Comincia a circolare per Rimini un lettera a stampa (datata 7 febbraio) che il vicario generale di Pesaro, don Luigi Pandolfi, ha inviato ai suoi "Cittadini Parroci": "il Generale in Capite delle Truppe Francesi" Bonaparte gli ha fatto conoscere personalmente "che anche i Guerrieri avvezzi al fuoco, ed alle stragi possono essere sensibili, giusti, e Religiosi" [FGSR]. Non ci sarà nessuna leva di soldati: quindi i parroci dovranno farsi "premura di rasciugare il pianto di tanti miseri Genitori, spremuto amaramente dal volontario esilio de’ loro Figli, e di richiamare questi teneri Oggetti del loro amore, gli appoggi della loro canuta, ed inoltrata età. Così potranno di conserva attendere all’Agricoltura, o al Coltivamento di quelle Arti, cui sono applicati a loro privato, e pubblico vantaggio".

Il Vicario Pandolfi spiega poi di aver avuto assicurazioni sul rispetto della Religione e delle proprietà individuali, con la promessa di risarcimenti per i danni eventualmente arrecati dai soldati dell’armata francese nonostante le severe leggi imposte all’esercito. Il messaggio ai "Cittadini Parroci" si chiude in chiaro stile rivoluzionario: "Salute, e Fraternità". Il Pro-Vicario di Rimini, canonico Baldini il 18 febbraio avverte i fedeli che il Papa Pio Sesto, visti la penuria e l’altro prezzo dei cibi "che alla Quaresima si confanno", concede agli abitanti della nostra Diocesi poter usare anche latticini, uova e carni, con limitazioni relative ai primi quattro giorni della Quaresima, al mercoldì dei "quattro Tempi", al venerdì e al sabato di ogni settimana, ed agli ultimi quattro giorni prima di Pasqua [FGSR].

Istruzione operativa A → Secondo l'estratto, in che data è stata scritta la lettera a stampa di don Luigi Pandolfi?
Istruzione operativa B → Nel passo dell'estratto che parte da "Il Vicario Pandolfi" e arriva fino a "di Pasqua [FGSR].", sostituisci "penuria" con "scarsità" e trascrivi il passo così modificato.
Istruzione operativa C → Prosegui l'estratto sulla lettera del vicario Pandolfi e sulle dispense quaresimali a Rimini dal punto in cui termina.

Materiale fornito →
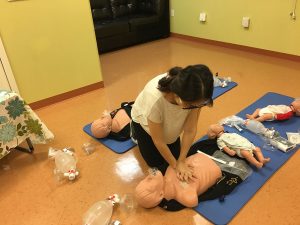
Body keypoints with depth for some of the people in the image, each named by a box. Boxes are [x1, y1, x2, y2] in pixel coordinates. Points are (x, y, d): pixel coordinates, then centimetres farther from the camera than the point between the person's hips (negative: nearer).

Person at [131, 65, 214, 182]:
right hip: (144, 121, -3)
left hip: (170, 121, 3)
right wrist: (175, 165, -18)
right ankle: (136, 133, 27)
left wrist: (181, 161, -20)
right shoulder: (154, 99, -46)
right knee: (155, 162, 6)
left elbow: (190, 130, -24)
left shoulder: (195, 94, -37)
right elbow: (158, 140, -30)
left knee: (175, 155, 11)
--
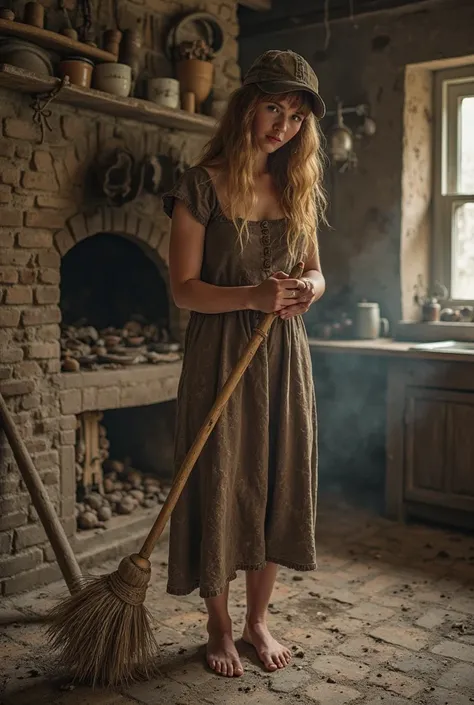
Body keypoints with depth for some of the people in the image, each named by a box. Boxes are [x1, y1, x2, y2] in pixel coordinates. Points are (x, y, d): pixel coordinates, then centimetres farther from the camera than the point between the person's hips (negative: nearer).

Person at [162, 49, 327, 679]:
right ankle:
...
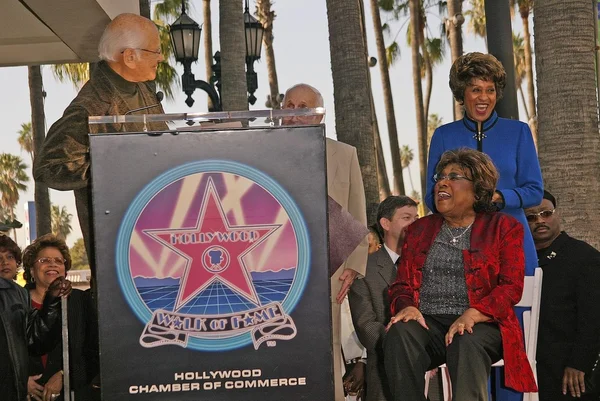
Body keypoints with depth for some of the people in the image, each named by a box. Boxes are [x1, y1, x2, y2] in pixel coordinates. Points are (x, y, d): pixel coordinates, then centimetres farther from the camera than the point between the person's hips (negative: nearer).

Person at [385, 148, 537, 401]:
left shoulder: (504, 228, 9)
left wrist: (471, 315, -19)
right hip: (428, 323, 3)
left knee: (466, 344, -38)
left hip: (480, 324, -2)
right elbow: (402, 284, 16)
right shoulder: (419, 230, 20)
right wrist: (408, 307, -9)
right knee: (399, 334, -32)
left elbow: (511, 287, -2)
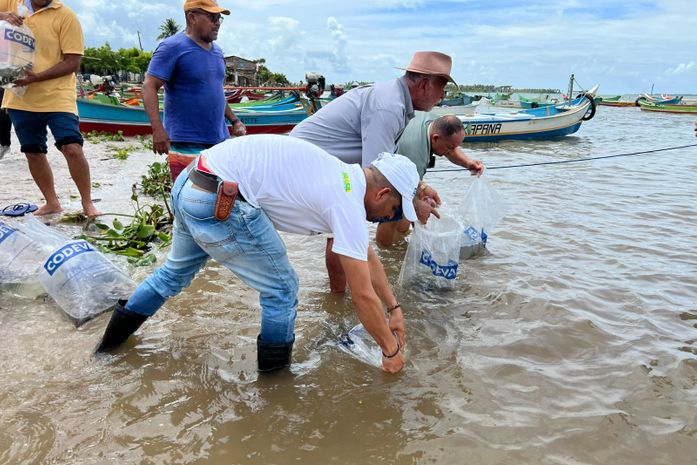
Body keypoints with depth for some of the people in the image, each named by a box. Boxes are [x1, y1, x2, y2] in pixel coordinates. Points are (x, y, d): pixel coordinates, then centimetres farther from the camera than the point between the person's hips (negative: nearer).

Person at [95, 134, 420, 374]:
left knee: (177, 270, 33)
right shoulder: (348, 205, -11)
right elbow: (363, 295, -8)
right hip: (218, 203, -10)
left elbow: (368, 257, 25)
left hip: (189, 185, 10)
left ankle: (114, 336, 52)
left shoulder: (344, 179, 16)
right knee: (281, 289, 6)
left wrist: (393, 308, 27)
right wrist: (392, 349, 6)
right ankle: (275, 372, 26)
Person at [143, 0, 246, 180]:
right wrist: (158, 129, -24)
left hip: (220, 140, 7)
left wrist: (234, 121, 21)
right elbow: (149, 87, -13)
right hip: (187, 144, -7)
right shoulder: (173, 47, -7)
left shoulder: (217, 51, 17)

Spazio risposta A → È datata 7 febbraio.

Spazio risposta B →
Il Vicario Pandolfi spiega poi di aver avuto assicurazioni sul rispetto della Religione e delle proprietà individuali, con la promessa di risarcimenti per i danni eventualmente arrecati dai soldati dell’armata francese nonostante le severe leggi imposte all’esercito. Il messaggio ai "Cittadini Parroci" si chiude in chiaro stile rivoluzionario: "Salute, e Fraternità". Il Pro-Vicario di Rimini, canonico Baldini il 18 febbraio avverte i fedeli che il Papa Pio Sesto, visti la scarsità e l’altro prezzo dei cibi "che alla Quaresima si confanno", concede agli abitanti della nostra Diocesi poter usare anche latticini, uova e carni, con limitazioni relative ai primi quattro giorni della Quaresima, al mercoldì dei "quattro Tempi", al venerdì e al sabato di ogni settimana, ed agli ultimi quattro giorni prima di Pasqua [FGSR].

Spazio risposta C →
 

 

 

2.5 "In mezzo a tanta miseria…"

Al "Cittadino Generale in Capite dell’Armata Francese in Italia Buonaparte li 7. Febrajo 1797", i Rappresentanti della Municipalità riminese inoltrano una lunga petizione, nella quale espongono "la situazione deplorabile della loro Città per ottenere per essa tutta quella commiserazione, che, avuto riguardo alle circostanze, può meritare la di lei innocenza, ed il diritto che ha per ciò di essere esaudita dal cuore benefico, non meno che compassionevole" di Napoleone [AP 502]. Nel documento si prende "la cosa un poco più da lontano", per dimostrare "l’onestà della petizione" stessa: nel luglio ’96 "quest’infelice Città senza la più piccola colpa per sua parte e solo per l’altrui acciecamento, fu costretta di pagare in tre giorni all’Armata francese la rispettabile somma di scudi sessantatremila settecento in moneta sonante di banco. Questo pagamento per la ristrettezza del tempo, e per l’esorbitanza della somma fu non solo superiore alle forze de Contribuenti, ma non fu neanco eseguito colle regole della giustizia, poicché Rimino dovette improntare anche per quelle Municipalità che non avevano denaro".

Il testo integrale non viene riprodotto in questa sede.